A. Shcopenhauer

Podemos saber que los instantes en que la contemplación de las obras de arte nos libra de los deseos ávidos cual si nos halláramos volando por encima de la atmósfera pesada de la tierra, son al propio tiempo los más felices que conocemos. A juzgar por eso, podemos figurarnos qué felicidad debe sentir el hombre cuya voluntad se apacigua, no por algunos instantes como en el desinteresado goce de lo bello, sino para siempre, y que hasta se extigue por completo, de tal modo que no queda sino la última chispa de fulgores vacilantes que sostiene su cuerpo y con él se ha de apagar.

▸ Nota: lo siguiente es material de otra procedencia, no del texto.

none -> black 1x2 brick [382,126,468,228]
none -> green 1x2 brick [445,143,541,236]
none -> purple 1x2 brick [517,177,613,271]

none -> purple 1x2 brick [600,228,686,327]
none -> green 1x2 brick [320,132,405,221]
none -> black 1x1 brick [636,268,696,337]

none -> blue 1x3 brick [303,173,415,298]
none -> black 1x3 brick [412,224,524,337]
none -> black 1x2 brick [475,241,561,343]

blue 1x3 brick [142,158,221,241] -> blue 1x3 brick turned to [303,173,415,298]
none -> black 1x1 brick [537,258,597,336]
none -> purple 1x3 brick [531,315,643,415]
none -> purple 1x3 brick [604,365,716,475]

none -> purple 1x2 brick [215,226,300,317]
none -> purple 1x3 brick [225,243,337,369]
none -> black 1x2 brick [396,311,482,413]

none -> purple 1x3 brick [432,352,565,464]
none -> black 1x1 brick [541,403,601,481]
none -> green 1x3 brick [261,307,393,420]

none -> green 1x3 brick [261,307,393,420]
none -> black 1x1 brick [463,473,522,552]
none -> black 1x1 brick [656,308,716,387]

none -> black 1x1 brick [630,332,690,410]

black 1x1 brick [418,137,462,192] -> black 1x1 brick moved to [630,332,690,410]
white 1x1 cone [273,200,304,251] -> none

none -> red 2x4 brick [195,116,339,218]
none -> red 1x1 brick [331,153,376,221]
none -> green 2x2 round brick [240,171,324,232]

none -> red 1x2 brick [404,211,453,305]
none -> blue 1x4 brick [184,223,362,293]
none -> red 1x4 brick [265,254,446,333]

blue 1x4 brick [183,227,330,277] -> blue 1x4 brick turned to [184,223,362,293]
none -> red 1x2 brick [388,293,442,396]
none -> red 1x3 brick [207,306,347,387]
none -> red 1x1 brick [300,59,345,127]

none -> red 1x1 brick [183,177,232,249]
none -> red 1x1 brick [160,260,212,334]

Cuando tal hombre, después de mil rudos combates contra su propia naturaleza, ha terminado por triunfar de todo, no existe sino un estado puramente intelectual, como un espejo del mundo que nada turba. En adelante nada sería capaz de causarle angustias, nada lo podría agitar, porque los mil lazos de querer que encadenados nos atan al mundo y tiran de nosotros en todo sentido con dolores continuos en forma de deseo, temor, envidia, cólera, esos mil lazos fueron rotos por él. Dirige una mirada hacia atrás, tranquilo y sonriente, hacia las imágenes ilusiorias de ese mundo que un día llegaron a agitar y torturar su corazón; ante ellas es ahora tan indiferente como ante las fichas del juego del ajedrez después de una partida terminada o ante las certezas carnavalescas quitadas por la mañana y cuyas figuras llegaron acaso a irritarnos y conmovernos la noche del martes de Carnestolendas. La vida y sus formas en adelante flotan ante sus ojos como una aparición pasajera, como un ligero sueño matinal para el hombre semidespierto, un sueño que la verdad horada ya con sus rayos y que no puede apoderarse de nosotros. Y lo mismo que un sueño, la vida se desvanece por último sin brusca transición.